> [Source text]:
Hulu Drops THE COURT OF THORNS AND ROSES

If you want to pick your reason for Hulu’s decision to abandon its adaptation of Sarah J. Maas’ The Court of Thorns and Roses, you’ve got plenty of choices. Was it the writers and actors strike? Could be. The industry-wide contraction of spending on giant, expensive properties? Makes sense. Is it a lack of confidence that this is the kind of property/IP (on par with Tolkien or Marvel or what have you) that could make a bet of this size at least plausibly profitable? Hard to argue. I’ve wondered here and elsewhere if a splashy adaptation would catapult Maas into pop culture household name status, but now I wonder if we are ever going to get a chance to find out.

Barnes & Noble Opening Five New Chicagoland Bookstores—and May as Well Name Them Fox & Sons

Getting a little into the internet weeds here, but I thought this letter (or, rather, tweet with a screenshot of a letter) from B&N president James Daunt trying to explain how B&N would never open new stores that would threaten indies was worth a wade in. Well, as long as there are certain kinds of indies. You can have books, but if they are used or you are a nonprofit or maybe serve coffee (?) then well we feel ok about horning in on your space. Tellingly, Daunt’s example of the kinds of customers not being served in these areas are “gang[s] of teenagers pil[ing] out of school to go hang out.” BookTok has made you bold, JD.

> [Entries provided]:
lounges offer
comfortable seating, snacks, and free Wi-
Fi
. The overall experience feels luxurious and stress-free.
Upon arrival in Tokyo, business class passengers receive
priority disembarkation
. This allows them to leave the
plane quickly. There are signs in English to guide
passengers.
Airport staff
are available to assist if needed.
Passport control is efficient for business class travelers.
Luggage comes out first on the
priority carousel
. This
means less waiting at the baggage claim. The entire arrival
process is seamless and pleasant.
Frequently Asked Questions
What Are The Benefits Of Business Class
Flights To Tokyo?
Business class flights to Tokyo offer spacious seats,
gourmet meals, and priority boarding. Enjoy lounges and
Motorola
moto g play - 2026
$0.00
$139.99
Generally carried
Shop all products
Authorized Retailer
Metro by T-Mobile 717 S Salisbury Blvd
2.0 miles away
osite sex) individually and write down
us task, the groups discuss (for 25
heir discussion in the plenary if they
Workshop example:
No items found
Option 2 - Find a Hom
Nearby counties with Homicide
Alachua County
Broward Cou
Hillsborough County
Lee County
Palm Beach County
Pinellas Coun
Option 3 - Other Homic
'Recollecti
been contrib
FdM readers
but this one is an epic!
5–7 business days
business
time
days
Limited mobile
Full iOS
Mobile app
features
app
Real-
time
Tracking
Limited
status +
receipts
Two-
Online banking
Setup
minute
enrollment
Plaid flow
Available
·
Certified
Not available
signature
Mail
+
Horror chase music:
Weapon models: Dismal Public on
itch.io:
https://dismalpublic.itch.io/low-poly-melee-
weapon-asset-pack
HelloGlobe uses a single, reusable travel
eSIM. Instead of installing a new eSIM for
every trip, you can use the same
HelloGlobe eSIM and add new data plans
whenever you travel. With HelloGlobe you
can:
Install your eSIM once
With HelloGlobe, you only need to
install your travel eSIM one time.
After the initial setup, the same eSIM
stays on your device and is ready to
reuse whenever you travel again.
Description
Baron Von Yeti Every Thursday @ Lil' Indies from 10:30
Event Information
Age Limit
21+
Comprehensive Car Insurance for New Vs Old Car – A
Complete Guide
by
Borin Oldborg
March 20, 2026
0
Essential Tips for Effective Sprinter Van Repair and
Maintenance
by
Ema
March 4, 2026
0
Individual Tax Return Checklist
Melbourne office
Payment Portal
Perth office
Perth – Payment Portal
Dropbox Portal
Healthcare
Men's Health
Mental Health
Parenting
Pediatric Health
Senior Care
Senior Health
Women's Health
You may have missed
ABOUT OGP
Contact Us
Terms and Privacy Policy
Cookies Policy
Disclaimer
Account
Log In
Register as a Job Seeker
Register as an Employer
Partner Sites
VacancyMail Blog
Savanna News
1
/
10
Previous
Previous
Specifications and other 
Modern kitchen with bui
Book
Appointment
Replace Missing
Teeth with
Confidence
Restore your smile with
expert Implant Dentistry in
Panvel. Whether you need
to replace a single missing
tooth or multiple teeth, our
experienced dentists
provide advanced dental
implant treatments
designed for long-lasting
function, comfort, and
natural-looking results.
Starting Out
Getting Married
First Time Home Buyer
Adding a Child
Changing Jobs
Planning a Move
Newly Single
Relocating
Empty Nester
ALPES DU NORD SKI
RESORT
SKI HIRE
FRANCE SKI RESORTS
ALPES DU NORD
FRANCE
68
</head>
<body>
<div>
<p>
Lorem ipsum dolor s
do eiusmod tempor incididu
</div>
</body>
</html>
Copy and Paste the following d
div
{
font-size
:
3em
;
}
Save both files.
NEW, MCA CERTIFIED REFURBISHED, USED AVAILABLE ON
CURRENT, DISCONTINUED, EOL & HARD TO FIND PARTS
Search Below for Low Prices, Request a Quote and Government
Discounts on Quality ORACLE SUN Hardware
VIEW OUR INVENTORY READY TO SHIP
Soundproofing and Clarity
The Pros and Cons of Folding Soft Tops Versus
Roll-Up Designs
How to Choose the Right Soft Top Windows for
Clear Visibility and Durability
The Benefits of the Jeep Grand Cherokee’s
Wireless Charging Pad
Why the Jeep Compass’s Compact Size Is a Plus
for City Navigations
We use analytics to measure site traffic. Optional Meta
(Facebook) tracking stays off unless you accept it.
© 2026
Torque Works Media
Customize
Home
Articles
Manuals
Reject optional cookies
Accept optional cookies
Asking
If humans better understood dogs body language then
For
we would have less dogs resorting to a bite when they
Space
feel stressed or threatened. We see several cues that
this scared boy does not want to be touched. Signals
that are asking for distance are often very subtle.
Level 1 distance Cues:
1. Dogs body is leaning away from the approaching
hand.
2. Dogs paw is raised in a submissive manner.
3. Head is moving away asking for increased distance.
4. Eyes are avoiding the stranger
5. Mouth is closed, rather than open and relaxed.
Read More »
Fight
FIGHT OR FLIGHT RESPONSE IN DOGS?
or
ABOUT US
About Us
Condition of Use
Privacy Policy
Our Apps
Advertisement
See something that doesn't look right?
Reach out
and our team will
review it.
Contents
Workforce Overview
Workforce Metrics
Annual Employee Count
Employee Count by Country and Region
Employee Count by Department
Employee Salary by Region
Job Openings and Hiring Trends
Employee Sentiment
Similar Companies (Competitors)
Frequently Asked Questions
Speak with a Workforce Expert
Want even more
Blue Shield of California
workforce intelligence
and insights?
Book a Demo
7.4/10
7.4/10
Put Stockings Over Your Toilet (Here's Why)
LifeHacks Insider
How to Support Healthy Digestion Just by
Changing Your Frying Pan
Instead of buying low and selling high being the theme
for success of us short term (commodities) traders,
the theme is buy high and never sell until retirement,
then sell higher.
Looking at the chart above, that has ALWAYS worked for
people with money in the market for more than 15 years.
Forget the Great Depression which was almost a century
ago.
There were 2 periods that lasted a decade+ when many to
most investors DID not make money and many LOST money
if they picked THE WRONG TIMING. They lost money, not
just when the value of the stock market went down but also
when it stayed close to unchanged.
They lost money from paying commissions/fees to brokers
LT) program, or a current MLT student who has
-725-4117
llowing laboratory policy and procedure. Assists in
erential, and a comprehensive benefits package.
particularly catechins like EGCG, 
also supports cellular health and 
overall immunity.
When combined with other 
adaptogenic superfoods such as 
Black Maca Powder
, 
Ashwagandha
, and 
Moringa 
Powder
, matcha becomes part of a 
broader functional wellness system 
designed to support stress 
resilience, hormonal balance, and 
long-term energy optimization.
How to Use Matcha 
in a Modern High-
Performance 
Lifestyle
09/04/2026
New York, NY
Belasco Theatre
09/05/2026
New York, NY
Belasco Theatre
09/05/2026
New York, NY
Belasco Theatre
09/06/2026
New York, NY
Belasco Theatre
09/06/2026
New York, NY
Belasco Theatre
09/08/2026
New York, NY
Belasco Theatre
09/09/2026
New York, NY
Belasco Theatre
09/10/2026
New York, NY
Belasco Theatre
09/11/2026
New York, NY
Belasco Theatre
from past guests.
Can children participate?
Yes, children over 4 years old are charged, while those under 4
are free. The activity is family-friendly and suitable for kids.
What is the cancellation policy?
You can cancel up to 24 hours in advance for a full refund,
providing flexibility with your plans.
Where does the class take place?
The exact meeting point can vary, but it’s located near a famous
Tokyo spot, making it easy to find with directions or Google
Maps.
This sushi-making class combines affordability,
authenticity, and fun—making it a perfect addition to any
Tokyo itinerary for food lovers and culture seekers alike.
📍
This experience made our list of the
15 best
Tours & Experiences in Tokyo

> [Exercise set]:
[A] In the text on Hulu and Barnes & Noble, who is the Barnes & Noble president whose letter is discussed?
[B] Extend the text on Hulu and Barnes & Noble with a few sentences that pick up right after its final line.

> [Answer list]:
[A] James Daunt

[B]
College Students Don’t Know How to Read Anymore

It’s hard to know when to take “kids these days” articles seriously. Probably, your prior should be “probably not the case.” But also, sometimes things change. This is hard in any sphere of knowledge, the balancing of the “fewer things change as fast and as much as people think right away” with “but sometimes they do and then it matters a lot.” In this case, there are at least three reasons offered for the perception, apparently widely shared, that college students cannot handle reading longer pieces as well as they did even five years ago. They are: phones, COVID, and standardized testing in secondary schools. If you translated those things into: habit, instruction, and incentive, then the burden of proof, for me at least, shifts from “show me why this would be?” to “wait, how in the world would it be otherwise?”